Le premier ministre Stephen Harper a en effet refusé mercredi sa démission. Une jeune attachée politique a toutefois payé pour la bourde. «Les procédures n'ont pas été suivies dans ce cas. L'individu a pris ses responsabilités», a déclaré Mme Raitt, pendant la période des questions.
A Québec, où il annonçait un investissement, M. Harper a maintenu que l'oubli n'était pas le fait de la ministre elle-même. Il a néanmoins promis qu'il y aurait des «changements» suite à cette gaffe. Il n'a pas précisé sa pensée ou donné de détails sur ce qu'il envisageait.
Cette réaction du gouvernement n'a pas satisfait les partis d'opposition, qui reprochent aux conservateurs d'avoir transformé un employé junior en bouc émissaire.
Pour le critique libéral en matière de Ressources naturelles, David McGuinty, cette gaffe est la plus récente démonstration de l'incompétence d'une ministre qui a déjà du mal à gérer la crise des isotopes médicaux et la privatisation partielle d'EACL.
Libéraux, bloquistes et néo-démocrates ont d'autre part rappelé que l'ancien ministre des Affaires étrangères et député de Beauce, Maxime Bernier, a été forcé de démissionner pour une histoire semblable, il y a à peine un an.
Le parti de Michael Ignatieff a même fait parvenir aux médias un florilège de déclarations faites par M. Harper au paroxysme de l'affaire Bernier-Couillard.
A l'époque, le chef conservateur affirmait que la démission de son ministre devait servir d'«avertissement» pour tous les ministres qui ne prenaient pas soin des documents classifiés dont ils étaient responsables.

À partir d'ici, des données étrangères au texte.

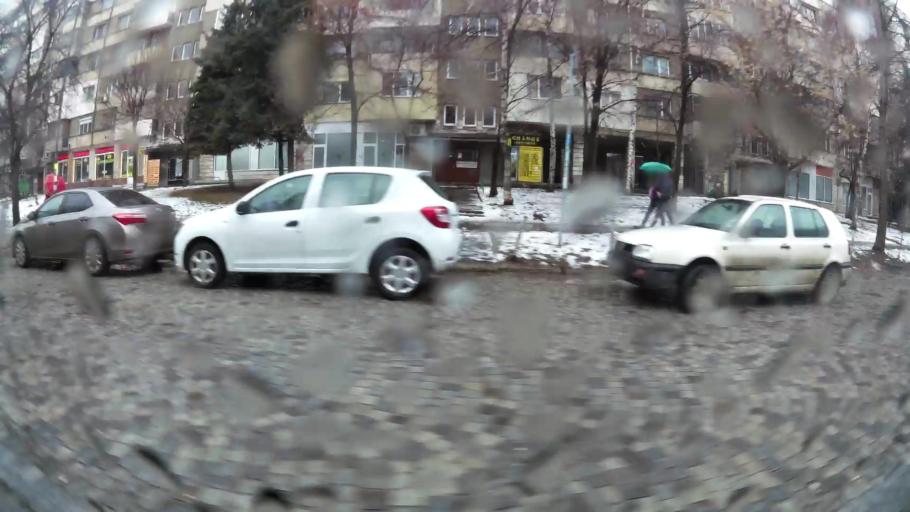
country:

Dans un guide à l'intention des membres de son cabinet datant de 2008, on peut d'ailleurs lire que «le premier ministre tient les ministres et ministres d'Etat responsables de la sécurité de leur personnel, de leurs bureaux, de même que des documents confidentiels du Conseil privé de la Reine pour le Canada et d'autres documents délicats sous leur garde.»
Pour le néo-démocrate Thomas Mulcair, en refusant de laisser partir Lisa Raitt, Stephen Harper n'a pas été équitable. «C'est deux poids, deux mesures», a-t-il fait valoir.
Le député d'Outremont a même laissé entendre que Stephen Harper avait été plus dur avec Maxime Bernier «parce qu'il vient du Québec». «Je ne vois strictement rien qui sépare les deux cas outre cela», a-t-il affirmé.
Son parti continue à réclamer la démission de la ministre, qui a fait son entrée au Parlement à la faveur de la dernière élection, l'automne dernier.
C'est aussi l'opinion du leader du Bloc québécois, Gilles Duceppe, qui accuse les conservateurs d'avoir manqué «carrément de dignité» en blâmant une employée, plutôt que la ministre Raitt. «Elle devrait démissionner, point à la ligne. C'est elle qui est responsable, ce n'est pas un adjoint», a-t-il martelé.
En matinée, le bureau du premier ministre Stephen Harper avait laissé savoir qu'il avait institué une enquête afin de déterminer comment ces documents de grande importance avaient pu être oubliés pendant six jours dans la salle de nouvelles de la station.
D'après CTV, ces documents indiqueraient notamment qu'Ottawa a consenti un montant de 72 millions $ à EACL pour maintenir la production d'isotopes médicaux à Chalk River.
Une note écrite du document indiquerait également que depuis 2006, l'agence fédérale aurait reçu plus de 1,7 milliard $ en financement de la part du gouvernement fédéral.
Les documents ont été récupérés par le gouvernement fédéral mercredi matin, une douzaine d'heures après la diffusion d'un reportage sur l'incident.
La plupart des collègues conservateurs de Lisa Raitt lui ont témoigné publiquement leur appui, mercredi. Seul Maxime Bernier a émis des doutes et laissé entendre qu'elle devrait peut-être renoncer à son portefeuille.
«Je pense qu'elle a un bon jugement. Je pense qu'elle devrait utiliser son jugement comme je l'ai fait dans les circonstances», a-t-il déclaré.
Le réacteur de Chalk River a été fermé au mois de mai en raison d'une fuite importante d'eau lourde. EACL a récemment annoncé qu'il sera hors service pendant au moins trois mois en raison de réparations.